How Faster Prep Systems Changed Cooking Behavior Overnight
This case study isn’t about learning new recipes or improving cooking skills. It’s about what happens when you change the workflow.
Even with the intention to cook more often, the process felt too slow to sustain consistently.
Until the process becomes easier, behavior rarely changes.
As a result, cooking was inconsistent, often replaced by takeout or quick, less healthy alternatives.
Using a faster prep method, such as a vegetable chopper, eliminated the most time-consuming part of website cooking.
When prep time dropped, the mental barrier to cooking disappeared. There was no longer a need to convince themselves to cook—it became the default option.

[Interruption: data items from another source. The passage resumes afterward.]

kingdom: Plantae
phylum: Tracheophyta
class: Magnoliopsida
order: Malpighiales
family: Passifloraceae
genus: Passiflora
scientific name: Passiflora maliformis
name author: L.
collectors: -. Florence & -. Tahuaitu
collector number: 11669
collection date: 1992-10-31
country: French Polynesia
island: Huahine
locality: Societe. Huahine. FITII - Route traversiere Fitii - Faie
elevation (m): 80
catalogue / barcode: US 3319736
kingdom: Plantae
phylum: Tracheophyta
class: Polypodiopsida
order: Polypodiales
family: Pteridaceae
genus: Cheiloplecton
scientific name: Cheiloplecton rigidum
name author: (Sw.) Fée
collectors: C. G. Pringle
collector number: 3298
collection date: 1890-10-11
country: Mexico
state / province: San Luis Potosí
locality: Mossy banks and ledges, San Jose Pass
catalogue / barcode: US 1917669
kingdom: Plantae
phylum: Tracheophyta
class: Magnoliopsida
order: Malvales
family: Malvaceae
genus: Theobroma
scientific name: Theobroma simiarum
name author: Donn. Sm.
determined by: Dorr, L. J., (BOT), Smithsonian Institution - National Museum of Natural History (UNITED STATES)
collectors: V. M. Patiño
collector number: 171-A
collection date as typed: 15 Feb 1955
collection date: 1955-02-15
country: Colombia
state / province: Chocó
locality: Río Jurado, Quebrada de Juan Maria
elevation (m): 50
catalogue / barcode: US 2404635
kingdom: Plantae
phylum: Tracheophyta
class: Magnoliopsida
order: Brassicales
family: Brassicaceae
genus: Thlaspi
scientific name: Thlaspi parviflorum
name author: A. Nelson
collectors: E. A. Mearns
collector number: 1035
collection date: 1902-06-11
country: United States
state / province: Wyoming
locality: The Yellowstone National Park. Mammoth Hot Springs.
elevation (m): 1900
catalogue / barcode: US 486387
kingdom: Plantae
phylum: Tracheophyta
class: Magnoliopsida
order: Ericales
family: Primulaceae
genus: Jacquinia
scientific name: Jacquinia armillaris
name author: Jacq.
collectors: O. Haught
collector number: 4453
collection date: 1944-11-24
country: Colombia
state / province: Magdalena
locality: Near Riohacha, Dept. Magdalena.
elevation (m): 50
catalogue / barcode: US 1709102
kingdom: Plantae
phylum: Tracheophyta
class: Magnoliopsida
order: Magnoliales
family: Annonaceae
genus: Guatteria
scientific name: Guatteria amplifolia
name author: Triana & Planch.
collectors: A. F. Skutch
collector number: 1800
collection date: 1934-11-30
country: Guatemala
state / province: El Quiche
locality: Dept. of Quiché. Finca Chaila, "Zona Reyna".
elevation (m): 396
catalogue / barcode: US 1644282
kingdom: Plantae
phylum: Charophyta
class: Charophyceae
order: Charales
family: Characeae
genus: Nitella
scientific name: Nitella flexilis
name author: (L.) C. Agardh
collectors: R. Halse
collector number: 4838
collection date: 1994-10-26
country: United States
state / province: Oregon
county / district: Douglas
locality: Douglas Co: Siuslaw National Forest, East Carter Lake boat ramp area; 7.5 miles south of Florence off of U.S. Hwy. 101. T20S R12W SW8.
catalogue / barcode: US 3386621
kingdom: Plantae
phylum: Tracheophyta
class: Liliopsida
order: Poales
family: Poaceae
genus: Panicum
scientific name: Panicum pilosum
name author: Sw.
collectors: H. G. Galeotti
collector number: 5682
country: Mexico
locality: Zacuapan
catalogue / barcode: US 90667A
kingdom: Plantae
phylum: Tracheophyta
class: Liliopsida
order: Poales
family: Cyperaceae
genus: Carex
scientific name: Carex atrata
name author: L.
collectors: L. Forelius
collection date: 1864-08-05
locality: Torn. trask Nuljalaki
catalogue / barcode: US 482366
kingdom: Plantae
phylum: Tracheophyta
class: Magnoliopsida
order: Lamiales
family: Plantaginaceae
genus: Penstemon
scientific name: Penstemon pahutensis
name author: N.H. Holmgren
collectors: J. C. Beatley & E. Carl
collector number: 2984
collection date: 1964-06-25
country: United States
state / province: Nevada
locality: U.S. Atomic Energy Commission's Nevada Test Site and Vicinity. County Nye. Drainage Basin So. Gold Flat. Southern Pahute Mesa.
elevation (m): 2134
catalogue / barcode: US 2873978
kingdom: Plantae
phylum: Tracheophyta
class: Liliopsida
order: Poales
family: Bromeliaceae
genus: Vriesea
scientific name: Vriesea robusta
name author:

The system didn’t just change how cooking was done—it changed how cooking was perceived.
What makes this transformation powerful is not the tool itself, but the mechanism behind it: friction reduction.
The easier it feels, the less resistance it creates.
This case study highlights a critical insight: you don’t need to change your goals—you need to change your system.
And when behavior becomes consistent, results become predictable.
More importantly, those time savings reduce decision fatigue, making it easier to stick to healthy habits.
And sustainability is what ultimately determines whether a habit lasts.
Once the system is in place, everything else becomes easier.
Because when the path is easy, it gets followed.